2. Präzisierung der Voraussetzungen einer Zustimmungspflicht
Der BGH bestätigt seine ständige Rechtsprechung, der zufolge eine Zustimmungspflicht nur ausnahmsweise besteht, wenn zwei Voraussetzungen erfüllt sind:
- Erstens muss die Maßnahme mit Rücksicht auf das bestehende Gesellschaftsverhältnis oder die Rechtsbeziehungen der Gesellschafter zueinander, etwa zum Zweck der Erhaltung wesentlicher, gemeinsam geschaffener Werte oder zur Vermeidung erheblicher Verluste, dringend erforderlich sein.
- Zweitens muss die Zustimmung den Gesellschaftern zumutbar sein, deren Verweigerung also ohne vertretbaren Grund erfolgen.
Die vorliegende Entscheidung des BGH führt hinsichtlich der Anspruchsvoraussetzungen aus, dass nicht nur das Interesse der Gesellschaft, sondern auch der Gesellschaftszweck gerade diese Maßnahme zwingend gebieten muss.

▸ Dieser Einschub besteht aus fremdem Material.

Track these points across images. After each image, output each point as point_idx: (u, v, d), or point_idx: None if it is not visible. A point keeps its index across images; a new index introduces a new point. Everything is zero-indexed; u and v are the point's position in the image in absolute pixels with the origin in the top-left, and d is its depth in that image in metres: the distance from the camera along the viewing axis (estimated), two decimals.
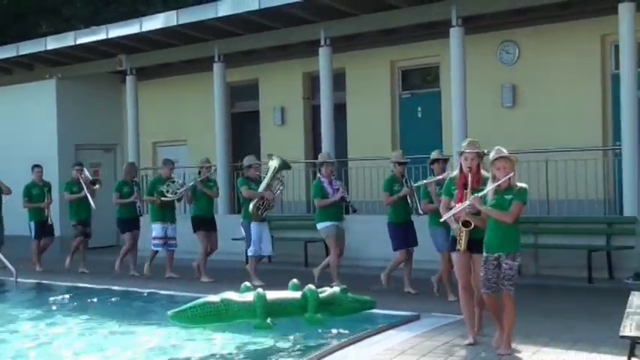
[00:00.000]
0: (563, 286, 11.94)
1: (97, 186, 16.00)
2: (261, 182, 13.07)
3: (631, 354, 6.14)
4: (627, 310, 6.87)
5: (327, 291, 9.25)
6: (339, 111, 16.86)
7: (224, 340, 9.02)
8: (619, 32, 12.53)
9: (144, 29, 17.56)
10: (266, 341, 8.87)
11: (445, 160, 11.27)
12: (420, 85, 17.24)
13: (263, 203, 12.93)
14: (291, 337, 8.86)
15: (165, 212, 14.33)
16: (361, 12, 15.44)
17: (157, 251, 14.48)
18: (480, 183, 7.61)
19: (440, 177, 10.38)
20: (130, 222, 15.04)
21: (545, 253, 13.09)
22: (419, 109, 16.77)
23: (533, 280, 12.33)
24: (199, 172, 14.29)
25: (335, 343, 8.30)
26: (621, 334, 6.05)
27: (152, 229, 14.41)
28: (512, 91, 15.22)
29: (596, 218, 13.21)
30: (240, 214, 13.31)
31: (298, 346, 8.56)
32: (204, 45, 17.83)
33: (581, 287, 11.81)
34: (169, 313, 8.93)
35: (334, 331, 9.00)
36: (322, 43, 15.92)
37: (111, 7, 28.57)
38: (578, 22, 14.34)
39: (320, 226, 12.30)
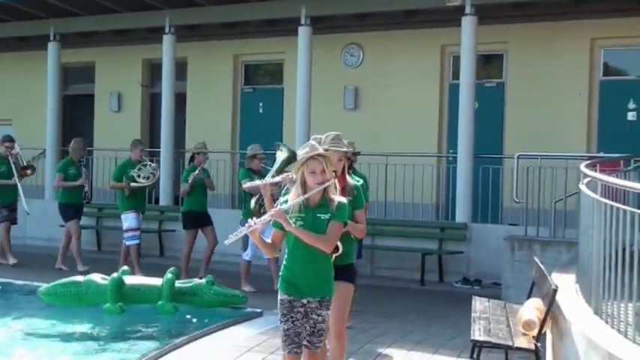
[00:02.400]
0: (397, 287, 12.24)
1: (29, 171, 13.95)
2: (265, 175, 10.92)
3: (478, 357, 6.33)
4: (473, 314, 7.09)
5: (192, 281, 9.18)
6: (179, 101, 16.56)
7: (60, 323, 8.81)
8: (461, 44, 12.94)
9: None
10: (107, 327, 8.74)
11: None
12: (262, 80, 17.21)
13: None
14: (125, 327, 8.71)
15: (137, 200, 12.33)
16: (208, 3, 15.24)
17: (138, 244, 12.24)
18: (347, 193, 5.82)
19: (278, 179, 7.09)
20: (75, 209, 13.07)
21: (381, 254, 13.36)
22: (260, 104, 16.73)
23: (370, 281, 12.56)
24: (192, 159, 12.27)
25: (174, 334, 8.22)
26: (472, 338, 6.22)
27: (123, 220, 12.26)
28: (354, 94, 15.47)
29: (431, 223, 13.63)
30: (241, 211, 11.17)
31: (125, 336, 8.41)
32: (40, 23, 17.04)
33: (414, 289, 12.15)
34: (40, 289, 9.09)
35: (180, 322, 8.94)
36: (167, 30, 15.60)
37: None
38: (421, 31, 14.74)
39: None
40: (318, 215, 5.22)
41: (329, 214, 5.22)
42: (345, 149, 5.94)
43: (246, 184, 7.13)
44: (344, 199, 5.40)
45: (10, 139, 13.69)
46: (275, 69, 16.94)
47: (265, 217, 5.20)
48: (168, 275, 9.14)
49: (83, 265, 12.67)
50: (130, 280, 9.20)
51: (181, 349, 7.61)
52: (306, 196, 5.16)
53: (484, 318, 6.95)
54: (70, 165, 13.08)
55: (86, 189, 13.23)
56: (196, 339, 7.98)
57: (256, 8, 14.89)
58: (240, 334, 8.34)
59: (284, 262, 5.32)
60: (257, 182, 7.05)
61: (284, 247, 5.43)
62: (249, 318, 9.15)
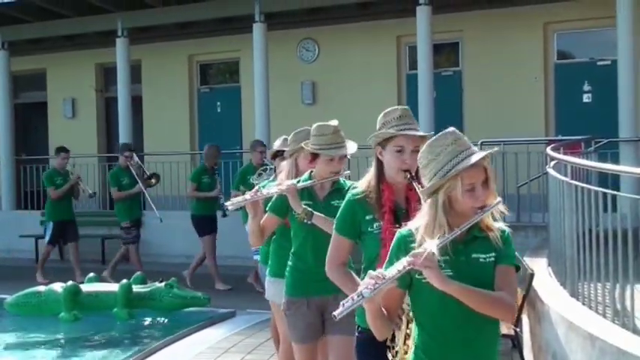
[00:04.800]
0: None
1: (154, 181, 12.50)
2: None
3: None
4: None
5: (151, 286, 9.10)
6: (135, 104, 16.36)
7: (19, 334, 8.82)
8: (417, 34, 12.96)
9: None
10: (67, 335, 8.68)
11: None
12: (219, 80, 17.12)
13: None
14: (93, 334, 8.63)
15: None
16: (159, 4, 15.12)
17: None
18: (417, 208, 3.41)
19: (273, 189, 4.86)
20: (210, 222, 11.56)
21: None
22: (218, 104, 16.63)
23: None
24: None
25: (146, 340, 8.16)
26: None
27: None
28: (312, 89, 15.45)
29: None
30: None
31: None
32: None
33: None
34: (6, 300, 9.03)
35: (145, 327, 8.91)
36: (119, 33, 15.40)
37: None
38: (376, 22, 14.75)
39: None
40: (475, 256, 3.03)
41: (493, 253, 3.05)
42: (421, 133, 3.73)
43: (229, 202, 4.80)
44: (504, 226, 3.16)
45: (129, 149, 12.44)
46: (231, 68, 16.85)
47: (400, 267, 2.88)
48: (124, 281, 9.11)
49: (224, 284, 11.39)
50: (88, 287, 9.13)
51: (158, 353, 7.54)
52: (463, 228, 2.98)
53: None
54: (204, 173, 11.58)
55: (222, 200, 11.23)
56: (171, 342, 7.92)
57: (209, 8, 14.79)
58: (214, 336, 8.28)
59: (415, 341, 3.15)
60: (238, 198, 4.84)
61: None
62: (223, 319, 9.09)
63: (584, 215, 5.90)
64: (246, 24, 14.36)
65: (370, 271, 2.90)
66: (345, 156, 4.72)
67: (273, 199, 4.82)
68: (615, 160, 11.21)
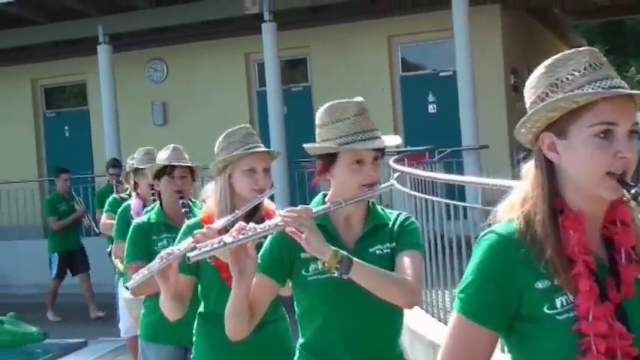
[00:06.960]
0: None
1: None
2: None
3: None
4: None
5: None
6: None
7: None
8: (264, 51, 13.00)
9: None
10: None
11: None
12: (66, 103, 16.70)
13: None
14: None
15: None
16: None
17: None
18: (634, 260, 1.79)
19: (271, 223, 2.64)
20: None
21: None
22: (66, 128, 16.20)
23: None
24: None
25: None
26: None
27: None
28: (162, 109, 15.26)
29: None
30: None
31: None
32: None
33: None
34: None
35: None
36: None
37: None
38: (224, 40, 14.70)
39: None
40: None
41: None
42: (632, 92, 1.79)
43: (194, 253, 2.56)
44: None
45: (116, 164, 10.32)
46: (78, 90, 16.45)
47: None
48: None
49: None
50: None
51: None
52: None
53: None
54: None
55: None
56: None
57: (50, 30, 14.42)
58: None
59: None
60: (206, 243, 2.59)
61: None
62: (74, 349, 8.82)
63: (428, 223, 6.06)
64: (91, 45, 14.03)
65: None
66: (383, 152, 2.80)
67: (263, 249, 2.71)
68: (460, 168, 11.58)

Daraus folgt, dass eine Zustimmungspflicht aus der gesellschaftsrechtlichen Treuepflicht nur bei Maßnahmen mit existentieller Bedeutung für die Gesellschaft hergeleitet werden kann.
Dies bestätigt die vorliegende Entscheidung: Allein die Feststellung einer erheblichen wirtschaftlichen Bedeutung der Geschäftsführungsmaßnahme bedeutet noch nicht deren objektiv unabweisbare Erforderlichkeit und begründet damit keine Zustimmungspflicht, solange das Unterbleiben der Maßnahme nicht gerade zu einer Gefährdung des Bestands der Gesellschaft führen könnte.
Erforderlich ist also, dass die Geschäftsführungsmaßnahme für den Fortbestand der Gesellschaft dringend erforderlich ist, jedenfalls aber deren Unterbleiben existenzbedrohend sein könnte.